Silicon Valley’s Trump boosters celebrate: ‘It’s time to build’
Keith Rabois.
As former President Donald Trump swept to victory on Wednesday morning, supporters in Silicon Valley posted messages of congratulations and even gloated over his return to the Oval Office.
“Warned you for months: Landslide. And best GOP popular vote in two decades,” said Keith Rabois, one of tech’s biggest Republican donors. “Godspeed to President @realDonaldTrump,” Chamath Palihapitiya posted on X. Shaun Maguire, a Sequoia investor and fellow Trump donor, heralded Trump’s comeback as the “Renaissance.”
Some of tech’s highest-profile and wealthiest names offered reactions after major news networks called the race for Trump.
Elon Musk was in the room where it happened on Tuesday night. The billionaire owner of X and Tesla watched the election results roll in with Trump from Mar-a-Lago.
“The people of America gave @realDonaldTrump a crystal clear mandate for change tonight,” Musk said.
In the past few months, the perception of the tech industry as a liberal stronghold diminished as more tech founders and investors openly supported Trump. Political advocacy, especially for Republicans, used to be largely taboo in tech, which is centered in some of the bluest areas of the country; more than 85% of San Francisco voters went for President Joe Biden in the 2020 election.
This election cycle, Republicans in tech — whether motivated by concerns about regulating cryptocurrency, limits on M&A, or support for Israel — became more emboldened to share their views.
Musk became Trump’s noisiest champion in tech.

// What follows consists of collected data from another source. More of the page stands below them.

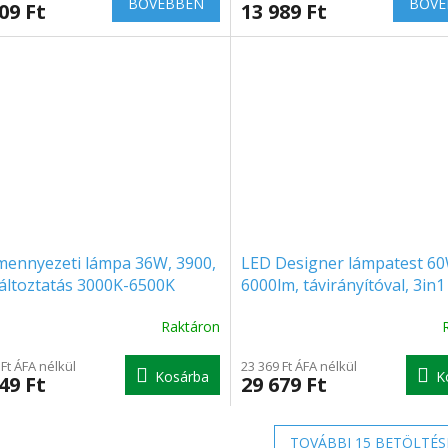
BŐVEBBEN
BŐVE
09 Ft
13 989 Ft
mennyezeti lámpa 36W, 3900,
LED Designer lámpatest 60
áltoztatás 3000K-6500K
6000lm, távirányítóval, 3in1
Raktáron
A
termék
 Ft ÁFA nélkül
átlagos
23 369 Ft ÁFA nélkül
Kosárba
K
49 Ft
29 679 Ft
értékelése
5-
ből
TOVÁBBI 15 BETÖLTÉS
5.0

He endorsed Trump in July and had been barnstorming through the keystone swing state of Pennsylvania, holding his own rallies, and cutting $1 million checks to a lucky few who signed a petition. Trump had also received endorsements from the famous venture capitalists Doug Leone, Joe Lonsdale, and David Sacks.
“Trump was supposed to be the Left’s bad dream, a brief interlude between two decades of Obama/Biden/Harris rule,” said Sacks, a partner at Craft Ventures who spoke at the Republican National Convention in July. “As it turns out, he’s the transformational figure, a fundamental break that they couldn’t stop, no matter what they threw at him.”
By the numbers
This election cycle, investors at the top venture-capital firms plowed tens of millions of dollars into the presidential election and key congressional races. B-17 recently trawled political-donation data released by the Federal Election Commission to see how workers at tech investment firms donated.
Leone, of Sequoia Capital, was one of venture’s most prolific GOP-aligned political donors, giving almost $3.8 million to the Republican National Committee and other causes.
Nearly all donations from investors at Founders Fund, which has backed SpaceX and Palantir, went to Republicans, though the bulk of contributions came from Rabois, who left the firm in January to rejoin Khosla Ventures.
Marc Andreessen, an early Facebook and Coinbase investor via his firm Andreessen Horowitz, had a curious relationship with Trump. He donated to Trump’s election efforts, telling his podcast listeners that the former president was the best candidate to support a tech-friendly agenda, but he did not explicitly endorse Trump.
Early on Wednesday, Andreessen tweeted, “It’s time to build. 🇺🇸”
Ben Horowitz, his partner in the firm, took a diplomatic turn as the race entered its final phase. He donated to a pro-Trump super PAC and, in October, hedged his bet by saying he planned to make a significant donation to elect Kamala Harris. Horowitz told staffers in a memo that he and his wife, Felicia, had known Harris for over a decade and that “she has been a great friend to both of us during that time.”
Horowitz reposted a tweet late Tuesday from the Coinbase executive Emilie Choi, who wrote, “Crypto wins….” in response to the blockchain-friendly businessman Bernie Moreno’s taking a US Senate seat in Ohio.